■ ASSIGNED TASK ■
Every line below must come back exactly as it stands, with the images omitted.

■ COLLECTED DATA ■
────────

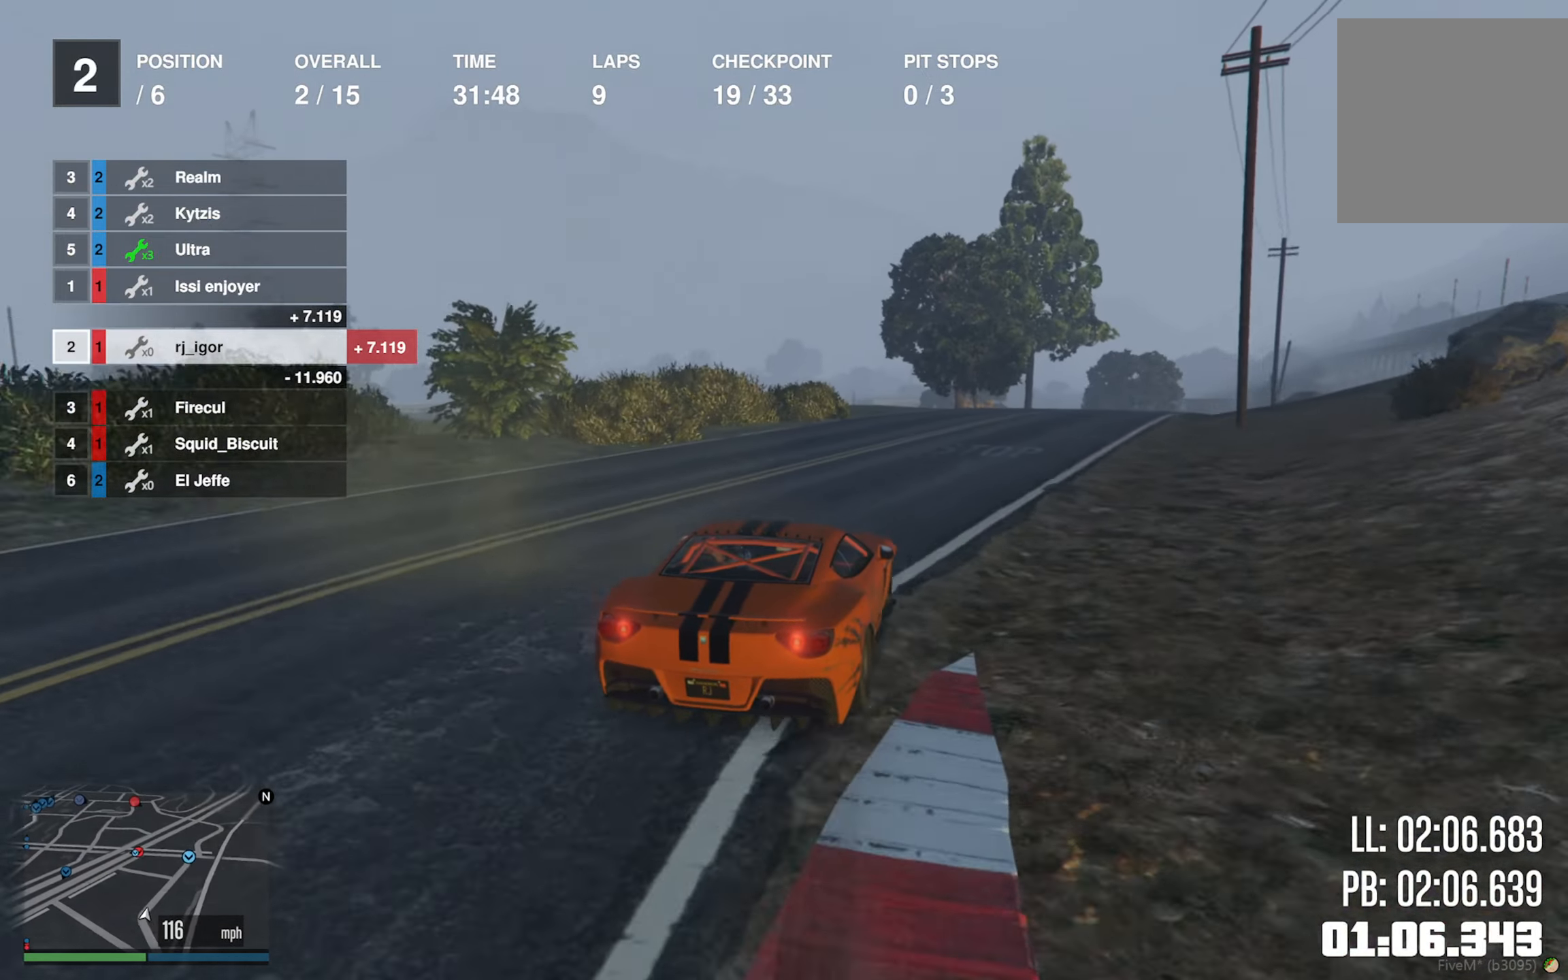
{"buttons": ["R2"], "left_stick": "down-right", "right_stick": "center", "events": [[34, "left_stick", "center"], [167, "left_stick", "down-right"], [317, "left_stick", "center"], [400, "left_stick", "down-right"]]}
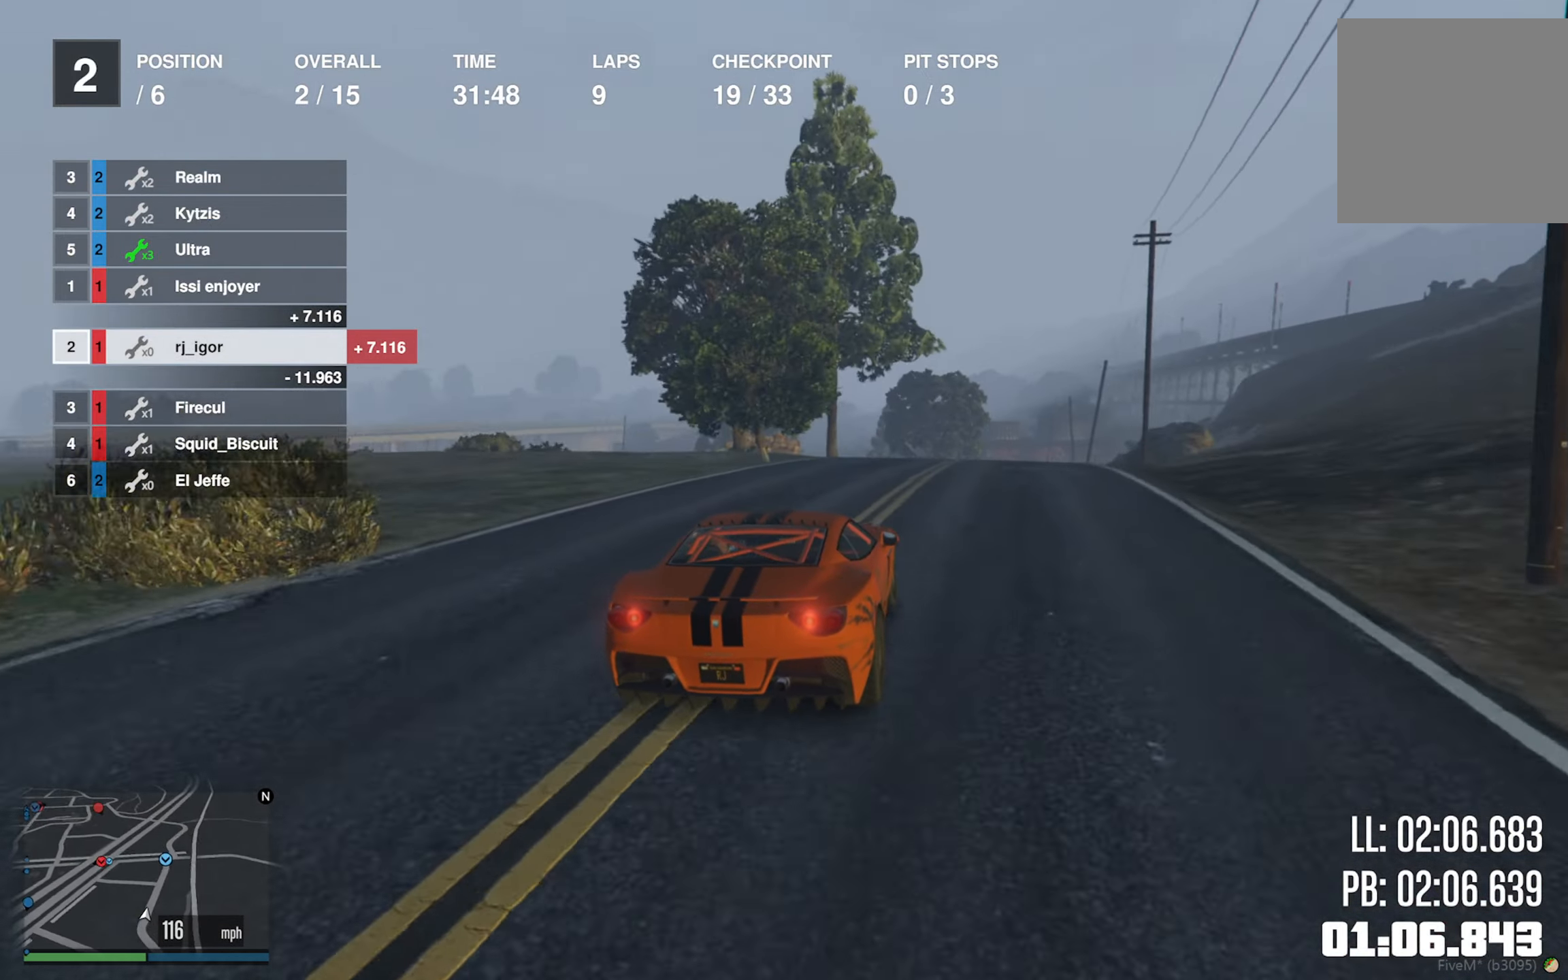
{"buttons": ["R2"], "left_stick": "down-right", "right_stick": "center", "events": [[67, "left_stick", "center"], [200, "left_stick", "down-right"], [334, "left_stick", "center"], [483, "left_stick", "down-right"]]}
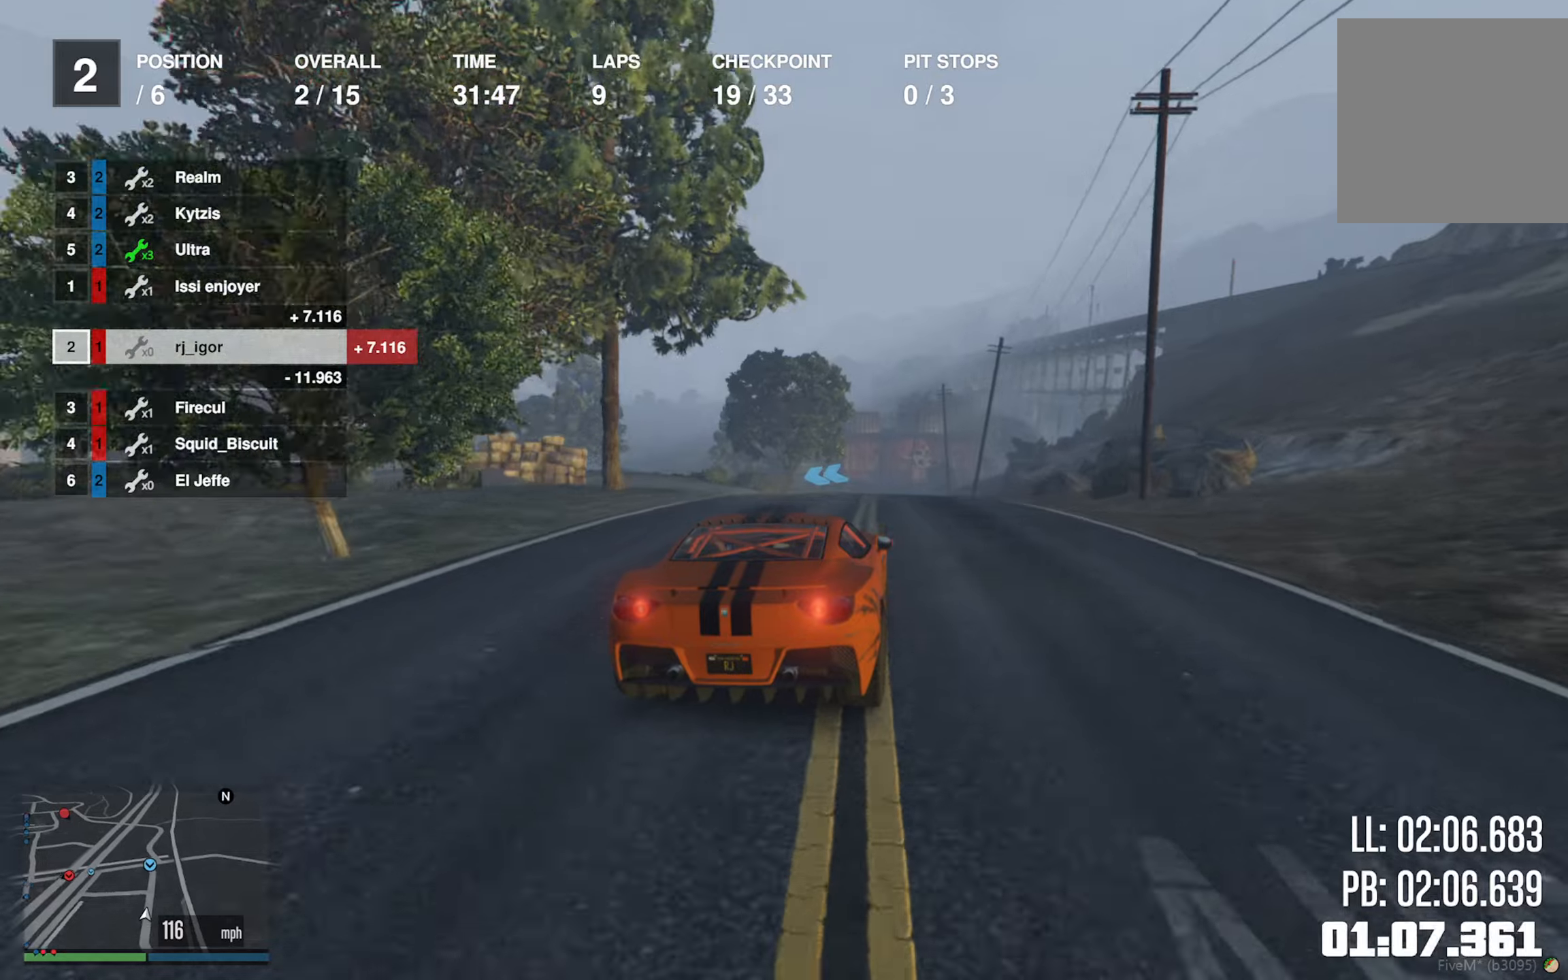
{"buttons": ["R2"], "left_stick": "center", "right_stick": "center", "events": [[100, "left_stick", "center"]]}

────────

■ SOLUTION FOR THIS EXERCISE ■
{"buttons": ["R2"], "left_stick": "down-right", "right_stick": "center", "events": [[34, "left_stick", "center"], [167, "left_stick", "down-right"], [317, "left_stick", "center"], [400, "left_stick", "down-right"]]}
{"buttons": ["R2"], "left_stick": "down-right", "right_stick": "center", "events": [[67, "left_stick", "center"], [200, "left_stick", "down-right"], [334, "left_stick", "center"], [483, "left_stick", "down-right"]]}
{"buttons": ["R2"], "left_stick": "center", "right_stick": "center", "events": [[100, "left_stick", "center"]]}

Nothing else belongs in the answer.